Yargıtay Kararı 15. Ceza Dairesi 2011/67635 E. 2013/11193 K. 17.06.2013 T.

YARGITAY KARARI
DAİRE : 15. Ceza Dairesi
ESAS NO : 2011/67635
KARAR NO : 2013/11193
KARAR TARİHİ : 17.06.2013

MAHKEMESİ :Asliye Ceza Mahkemesi
SUÇ : Dolandırıcılık
HÜKÜM : Mahkumiyet

Dosya incelenerek gereği düşünüldü;
1-Sanık … hakkında verilen mahkumiyet kararına yönelik temyiz incelemesinde;
Sanığın hükümden sonra, 24/05/2010 tarihinde öldüğünün UYAP’tan temin edilen nüfus kaydından anlaşılması karşısında, hakkında açılan kamu davasının 5237 sayılı TCK’nın 64/1.maddesi uyarınca düşürülmesine karar verilip verilmeyeceğinin mahkemesince değerlendirilmesinde zorunluluk bulunması,
2-Sanık … hakkında verilen mahkumiyet kararına yönelik temyiz incelemesinde;
Dolandırıcılık suçunun oluşabilmesi için; failin bir kimseyi, kandırabilecek nitelikte hileli davranışlarla hataya düşürüp, onun veya başkasının zararına, kendisine veya başkasına yarar sağlaması gerekmektedir.
Hile nitelikli bir yalandır.
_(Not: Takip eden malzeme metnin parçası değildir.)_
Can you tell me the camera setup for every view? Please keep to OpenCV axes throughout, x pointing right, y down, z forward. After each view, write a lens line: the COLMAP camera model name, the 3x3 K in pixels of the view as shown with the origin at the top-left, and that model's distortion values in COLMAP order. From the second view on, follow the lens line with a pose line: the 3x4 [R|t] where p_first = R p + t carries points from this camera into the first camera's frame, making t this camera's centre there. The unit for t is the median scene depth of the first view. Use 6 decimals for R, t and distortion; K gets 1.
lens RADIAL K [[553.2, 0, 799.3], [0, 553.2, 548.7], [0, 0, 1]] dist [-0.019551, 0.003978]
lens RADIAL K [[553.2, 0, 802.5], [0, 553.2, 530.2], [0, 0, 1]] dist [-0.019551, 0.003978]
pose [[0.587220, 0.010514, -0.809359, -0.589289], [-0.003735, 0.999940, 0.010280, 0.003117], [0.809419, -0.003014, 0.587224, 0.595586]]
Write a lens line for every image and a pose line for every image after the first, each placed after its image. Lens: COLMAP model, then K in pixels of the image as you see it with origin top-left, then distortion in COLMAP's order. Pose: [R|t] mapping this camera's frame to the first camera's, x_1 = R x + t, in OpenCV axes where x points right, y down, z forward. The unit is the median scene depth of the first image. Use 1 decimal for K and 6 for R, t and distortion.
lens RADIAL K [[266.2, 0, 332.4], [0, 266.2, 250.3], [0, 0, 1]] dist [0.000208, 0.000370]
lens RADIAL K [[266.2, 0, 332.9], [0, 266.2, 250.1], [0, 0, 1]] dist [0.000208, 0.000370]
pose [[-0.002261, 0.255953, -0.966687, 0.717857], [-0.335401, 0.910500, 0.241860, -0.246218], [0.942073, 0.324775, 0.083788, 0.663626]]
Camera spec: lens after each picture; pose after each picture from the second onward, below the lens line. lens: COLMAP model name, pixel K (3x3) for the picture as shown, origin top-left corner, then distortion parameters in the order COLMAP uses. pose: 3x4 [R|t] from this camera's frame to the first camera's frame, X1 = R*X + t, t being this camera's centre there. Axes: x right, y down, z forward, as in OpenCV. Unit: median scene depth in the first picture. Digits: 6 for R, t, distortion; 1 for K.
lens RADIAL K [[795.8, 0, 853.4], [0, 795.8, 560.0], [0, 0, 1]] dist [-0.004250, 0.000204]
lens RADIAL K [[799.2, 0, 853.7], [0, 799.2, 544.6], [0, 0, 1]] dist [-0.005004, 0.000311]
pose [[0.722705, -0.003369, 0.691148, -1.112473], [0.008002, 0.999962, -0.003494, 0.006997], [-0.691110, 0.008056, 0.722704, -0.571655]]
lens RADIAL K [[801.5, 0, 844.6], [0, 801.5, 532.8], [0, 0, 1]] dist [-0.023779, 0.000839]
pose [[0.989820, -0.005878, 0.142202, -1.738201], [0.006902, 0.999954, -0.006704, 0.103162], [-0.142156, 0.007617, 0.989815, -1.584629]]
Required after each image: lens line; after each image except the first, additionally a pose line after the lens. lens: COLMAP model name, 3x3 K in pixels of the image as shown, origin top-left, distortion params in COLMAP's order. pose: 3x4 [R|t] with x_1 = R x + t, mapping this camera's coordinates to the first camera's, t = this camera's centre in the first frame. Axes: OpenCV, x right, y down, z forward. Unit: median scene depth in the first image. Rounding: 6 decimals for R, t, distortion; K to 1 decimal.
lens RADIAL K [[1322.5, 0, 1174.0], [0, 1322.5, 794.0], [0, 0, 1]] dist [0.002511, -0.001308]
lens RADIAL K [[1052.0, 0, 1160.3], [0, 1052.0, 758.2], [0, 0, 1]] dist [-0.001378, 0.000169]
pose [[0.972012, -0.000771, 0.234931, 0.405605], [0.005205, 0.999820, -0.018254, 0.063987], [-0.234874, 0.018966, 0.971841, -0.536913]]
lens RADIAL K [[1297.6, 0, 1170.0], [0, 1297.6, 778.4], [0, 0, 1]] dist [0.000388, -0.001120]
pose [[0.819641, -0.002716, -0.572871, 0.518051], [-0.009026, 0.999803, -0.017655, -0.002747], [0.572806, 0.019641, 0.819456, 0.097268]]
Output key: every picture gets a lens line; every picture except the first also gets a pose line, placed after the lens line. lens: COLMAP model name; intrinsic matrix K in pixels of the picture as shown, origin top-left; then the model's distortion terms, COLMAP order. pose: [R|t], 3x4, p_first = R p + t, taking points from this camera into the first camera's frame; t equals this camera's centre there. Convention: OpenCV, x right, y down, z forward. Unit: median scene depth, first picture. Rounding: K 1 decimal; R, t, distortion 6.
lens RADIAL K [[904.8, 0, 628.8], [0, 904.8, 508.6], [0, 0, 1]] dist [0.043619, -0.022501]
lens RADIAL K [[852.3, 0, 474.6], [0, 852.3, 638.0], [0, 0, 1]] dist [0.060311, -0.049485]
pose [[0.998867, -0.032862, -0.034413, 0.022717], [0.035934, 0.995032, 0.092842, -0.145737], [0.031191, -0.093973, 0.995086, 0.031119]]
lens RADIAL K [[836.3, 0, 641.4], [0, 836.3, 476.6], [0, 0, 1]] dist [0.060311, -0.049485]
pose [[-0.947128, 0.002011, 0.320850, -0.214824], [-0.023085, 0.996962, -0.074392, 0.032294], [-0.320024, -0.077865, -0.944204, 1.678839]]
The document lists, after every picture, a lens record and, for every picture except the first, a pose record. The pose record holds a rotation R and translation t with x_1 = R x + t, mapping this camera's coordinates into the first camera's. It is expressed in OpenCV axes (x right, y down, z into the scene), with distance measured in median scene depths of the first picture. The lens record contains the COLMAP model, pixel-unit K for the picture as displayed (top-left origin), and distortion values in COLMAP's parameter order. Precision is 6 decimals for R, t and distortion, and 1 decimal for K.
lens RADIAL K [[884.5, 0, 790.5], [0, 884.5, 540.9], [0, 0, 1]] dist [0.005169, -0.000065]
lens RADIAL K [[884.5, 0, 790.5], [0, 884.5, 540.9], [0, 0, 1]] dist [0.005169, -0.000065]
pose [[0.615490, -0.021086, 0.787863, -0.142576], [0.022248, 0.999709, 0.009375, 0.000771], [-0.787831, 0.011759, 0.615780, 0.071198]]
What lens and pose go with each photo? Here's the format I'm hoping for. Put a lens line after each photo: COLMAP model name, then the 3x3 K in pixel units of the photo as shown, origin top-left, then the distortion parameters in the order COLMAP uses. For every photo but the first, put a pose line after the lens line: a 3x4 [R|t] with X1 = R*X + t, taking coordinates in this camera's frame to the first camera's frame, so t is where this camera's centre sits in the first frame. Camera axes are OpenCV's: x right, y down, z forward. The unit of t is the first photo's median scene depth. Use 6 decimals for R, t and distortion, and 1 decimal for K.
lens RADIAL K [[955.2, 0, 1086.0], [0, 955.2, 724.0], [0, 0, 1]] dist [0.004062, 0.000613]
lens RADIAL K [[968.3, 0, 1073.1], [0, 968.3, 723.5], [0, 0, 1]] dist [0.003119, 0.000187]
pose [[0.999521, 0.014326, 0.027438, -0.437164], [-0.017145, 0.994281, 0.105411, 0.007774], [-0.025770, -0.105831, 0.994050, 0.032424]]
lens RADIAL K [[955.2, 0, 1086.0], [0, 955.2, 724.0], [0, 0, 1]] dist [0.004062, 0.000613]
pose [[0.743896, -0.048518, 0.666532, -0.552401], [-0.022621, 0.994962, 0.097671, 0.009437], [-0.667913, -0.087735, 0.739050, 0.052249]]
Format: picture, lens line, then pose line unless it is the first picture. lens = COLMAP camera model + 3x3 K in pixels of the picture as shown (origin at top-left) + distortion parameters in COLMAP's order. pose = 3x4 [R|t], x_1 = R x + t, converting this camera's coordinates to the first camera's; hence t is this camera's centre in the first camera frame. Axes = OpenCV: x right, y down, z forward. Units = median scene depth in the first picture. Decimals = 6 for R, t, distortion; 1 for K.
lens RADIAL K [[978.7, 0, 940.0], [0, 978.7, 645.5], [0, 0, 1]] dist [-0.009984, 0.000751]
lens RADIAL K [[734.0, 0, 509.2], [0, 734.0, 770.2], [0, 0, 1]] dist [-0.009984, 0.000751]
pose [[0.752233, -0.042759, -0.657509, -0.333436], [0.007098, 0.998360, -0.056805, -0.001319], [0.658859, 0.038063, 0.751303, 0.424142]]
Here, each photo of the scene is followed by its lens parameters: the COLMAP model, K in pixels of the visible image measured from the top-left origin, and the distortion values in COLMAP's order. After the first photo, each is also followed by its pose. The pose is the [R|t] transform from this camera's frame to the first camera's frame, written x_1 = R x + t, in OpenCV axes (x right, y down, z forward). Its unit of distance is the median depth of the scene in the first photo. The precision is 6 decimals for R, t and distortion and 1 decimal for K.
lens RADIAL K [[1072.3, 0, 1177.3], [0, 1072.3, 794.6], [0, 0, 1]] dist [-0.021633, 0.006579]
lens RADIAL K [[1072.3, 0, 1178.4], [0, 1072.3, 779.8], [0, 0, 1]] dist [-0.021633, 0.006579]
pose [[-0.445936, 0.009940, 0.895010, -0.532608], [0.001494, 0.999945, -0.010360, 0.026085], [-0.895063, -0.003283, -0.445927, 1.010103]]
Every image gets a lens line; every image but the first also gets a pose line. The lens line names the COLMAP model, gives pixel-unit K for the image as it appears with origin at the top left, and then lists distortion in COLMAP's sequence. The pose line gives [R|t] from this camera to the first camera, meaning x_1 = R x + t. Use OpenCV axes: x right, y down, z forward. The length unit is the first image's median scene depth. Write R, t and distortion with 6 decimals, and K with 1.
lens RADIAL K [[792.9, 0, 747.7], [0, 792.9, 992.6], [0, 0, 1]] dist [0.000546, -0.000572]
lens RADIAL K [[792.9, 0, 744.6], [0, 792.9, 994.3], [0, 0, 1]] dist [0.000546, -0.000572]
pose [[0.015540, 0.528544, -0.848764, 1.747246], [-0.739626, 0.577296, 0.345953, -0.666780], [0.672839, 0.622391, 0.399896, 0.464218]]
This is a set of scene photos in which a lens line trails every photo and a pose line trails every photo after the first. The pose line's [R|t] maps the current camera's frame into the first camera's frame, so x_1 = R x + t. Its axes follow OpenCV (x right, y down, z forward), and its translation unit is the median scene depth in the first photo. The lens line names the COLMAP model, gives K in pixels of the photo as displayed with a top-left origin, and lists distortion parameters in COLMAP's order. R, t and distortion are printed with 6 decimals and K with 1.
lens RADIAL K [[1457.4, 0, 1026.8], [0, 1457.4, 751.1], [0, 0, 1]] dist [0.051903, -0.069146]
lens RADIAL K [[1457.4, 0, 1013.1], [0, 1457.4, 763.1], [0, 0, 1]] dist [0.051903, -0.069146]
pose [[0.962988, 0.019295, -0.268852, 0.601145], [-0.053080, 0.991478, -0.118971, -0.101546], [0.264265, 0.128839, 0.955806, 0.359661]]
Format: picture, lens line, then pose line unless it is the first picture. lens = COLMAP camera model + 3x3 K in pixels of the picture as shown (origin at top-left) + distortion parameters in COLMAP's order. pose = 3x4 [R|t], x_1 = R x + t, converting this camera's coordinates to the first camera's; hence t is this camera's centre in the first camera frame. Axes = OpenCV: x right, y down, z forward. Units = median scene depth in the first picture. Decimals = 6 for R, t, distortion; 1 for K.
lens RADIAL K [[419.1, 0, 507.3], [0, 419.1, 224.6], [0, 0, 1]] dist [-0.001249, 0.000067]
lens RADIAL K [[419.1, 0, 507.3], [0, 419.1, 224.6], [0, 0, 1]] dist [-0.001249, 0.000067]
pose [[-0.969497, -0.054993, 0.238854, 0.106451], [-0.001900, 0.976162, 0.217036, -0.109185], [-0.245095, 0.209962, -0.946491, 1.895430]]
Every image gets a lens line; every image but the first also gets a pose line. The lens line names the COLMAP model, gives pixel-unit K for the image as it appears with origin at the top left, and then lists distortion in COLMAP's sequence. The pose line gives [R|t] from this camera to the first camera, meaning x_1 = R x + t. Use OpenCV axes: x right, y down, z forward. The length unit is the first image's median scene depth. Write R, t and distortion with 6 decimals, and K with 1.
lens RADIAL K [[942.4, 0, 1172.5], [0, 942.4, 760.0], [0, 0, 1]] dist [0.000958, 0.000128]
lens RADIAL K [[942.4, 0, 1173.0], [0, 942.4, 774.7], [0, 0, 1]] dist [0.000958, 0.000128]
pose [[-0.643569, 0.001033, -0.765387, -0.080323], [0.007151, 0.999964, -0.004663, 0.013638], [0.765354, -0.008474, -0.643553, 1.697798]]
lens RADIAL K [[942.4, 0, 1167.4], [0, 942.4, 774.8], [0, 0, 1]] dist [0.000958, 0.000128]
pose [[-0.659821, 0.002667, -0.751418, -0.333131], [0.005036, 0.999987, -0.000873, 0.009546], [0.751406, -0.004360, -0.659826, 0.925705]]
Fail tarafından yapılan hileli davranış belli oranda ağır, yoğun ve ustaca olmalı, sergileniş açısından mağdurun inceleme olanağını ortadan kaldıracak nitelikte bir takım hareketler olmalıdır. Kullanılan hileli davranışlarla mağdur yanılgıya düşürülmeli ve bu yanıltma sonucu yalanlara inanan mağdur tarafından sanık veya bir başkasına haksız çıkar sağlanmalıdır.
Hilenin kandırıcı nitelikte olup olmadığı olaysal olarak değerlendirilmeli, olayın özelliği, fiille olan ilişkisi, mağdurun durumu, kullanılmışsa gizlenen veya değiştirilen belgenin nitelikleri ayrı ayrı nazara alınmalıdır.
Sanığın, sahte plaka, trafik tescil belgesi ve nüfus cüzdanını ibraz ederek katılana ait soya fasulyesini taşımak üzere yükleme yapmasına rağmen, malı ilgili yere teslim etmeyerek dolandırıcılık suçunu işlediğinin iddia edildiği olayda, nüfus idaresinin maddi varlığı olan nüfus cüzdanının ve trafik tescil şube müdürlüğü’nün maddi varlığı olan plaka ve ruhsatın kullanılması suretiyle suçun işlendiği dikkate alınarak, 5237 sayılı TCK’nın 158/1-d maddesi kapsamında kamu kurumunun araç olarak kullanılması suretiyle dolandırıcılık suçunu oluşturup oluşturmadığına ilişkin delilleri takdir ve tartışmanın üst dereceli Ağır Ceza Mahkemesine ait olduğu gerekçesiyle görevsizlik kararı verilmesi gerektiği gözetilmeden yargılamaya devamla yazılı şekilde hüküm kurulması,
Bozmayı gerektirmiş, sanıkların temyiz itirazları bu itibarla yerinde görülmüş olduğundan, sair yönleri incelenmeyen hükümlerin bu nedenlerle, 5320 sayılı Kanunun 8/1.maddesi gereğince uygulanması gereken 1412 sayılı CMUK’nın 321.maddesi uyarınca BOZULMASINA, aynı yasanın 326/son maddesi uyarınca sonuç ceza miktarı yönünden sanık …’nın kazanılmış haklarının saklı tutulmasına, 17/06/2013 gününde oybirliğiyle karar verildi.